On Monday, four other people tested positive for COVID-19 in Newfoundland and Labrador, in addition to another crew member aboard the freighter Federal Montreal anchored in Conception Bay.
The four new cases in the province are:

  • A man from Eastern Health Region aged 20 to 39 who had recently traveled to Canada.
  • A man from the Western Health Region under the age of 20 who is in close contact with a previous case.
  • A man from the Western Health Region between the ages of 20 and 39 who is in close contact with a previous case.
  • A man from the Western Health Region between 40 and 49 years of age who is close contact with a previous case.

Contact tracing is in progress. Anyone considered to be close contact has been notified of the quarantine.

There has been no new recovery since Sunday and 1,038 people have recovered since the start of the pandemic. There are two people in the hospital due to COVID-19.

The new case on board the freighter brings the total number of cases on board to 13. Testing of all crew members has been completed. One crew member is in hospital, while the rest of the crew remain on board, according to the health ministry.

There are 19 crew on board, originally from India, according to Jim Given, president of the International Seafarers Union of Canada, who spoke to CBC News on Monday.

There are 56 active cases of COVID-19 in the province, including positive cases on the ship.
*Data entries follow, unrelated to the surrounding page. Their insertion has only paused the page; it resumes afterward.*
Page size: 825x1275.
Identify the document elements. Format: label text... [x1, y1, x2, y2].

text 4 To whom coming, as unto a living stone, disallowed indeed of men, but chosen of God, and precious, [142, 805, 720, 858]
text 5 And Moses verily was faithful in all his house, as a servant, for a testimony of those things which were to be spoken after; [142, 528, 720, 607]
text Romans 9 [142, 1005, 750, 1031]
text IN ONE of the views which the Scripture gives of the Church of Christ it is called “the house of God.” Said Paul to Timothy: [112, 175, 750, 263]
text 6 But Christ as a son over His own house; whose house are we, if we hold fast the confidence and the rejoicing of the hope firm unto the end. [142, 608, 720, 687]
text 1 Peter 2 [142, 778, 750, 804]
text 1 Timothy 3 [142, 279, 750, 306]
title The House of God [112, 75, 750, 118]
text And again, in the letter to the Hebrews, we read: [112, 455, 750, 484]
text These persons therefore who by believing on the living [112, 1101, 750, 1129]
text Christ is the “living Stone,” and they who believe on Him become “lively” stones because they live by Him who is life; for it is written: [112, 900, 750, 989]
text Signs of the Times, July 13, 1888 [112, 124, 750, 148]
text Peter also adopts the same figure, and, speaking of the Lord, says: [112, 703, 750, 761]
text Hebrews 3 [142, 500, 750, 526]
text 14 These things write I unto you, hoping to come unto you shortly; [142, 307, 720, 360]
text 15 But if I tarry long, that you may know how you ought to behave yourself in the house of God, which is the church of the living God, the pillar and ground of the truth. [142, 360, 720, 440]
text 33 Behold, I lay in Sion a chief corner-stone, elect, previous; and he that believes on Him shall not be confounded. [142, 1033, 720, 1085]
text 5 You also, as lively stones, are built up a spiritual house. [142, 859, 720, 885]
Due to one of today’s new cases, the Department of Health is asking passengers who traveled on Air Canada flight 8996 between Halifax and St. John’s on Friday to arrange a COVID-19 test.

Travel-related cases

The provincial government’s daily COVID-19 media advisories recently began to include the following line: “We are seeing increased travel in the province.”

CBC News requested an interview Tuesday with Minister of Health John Haggie or Chief Medical Officer of Health Dr Janice Fitzgerald, but a spokesperson said that would not be possible.

“Some examples of the types of trips we might reasonably expect during this time of year are returning home students, residents spending winters out of province, shift workers, and those traveling for jobs. essentials and those moving to the province, ”said a spokesperson for the Department of Health and Community Services.

In April, 327 travel exemption requests to enter Newfoundland and Labrador were approved, out of 364 requests that were reviewed. This is much higher than the 199 exemption requests approved out of the 207 reviewed in March.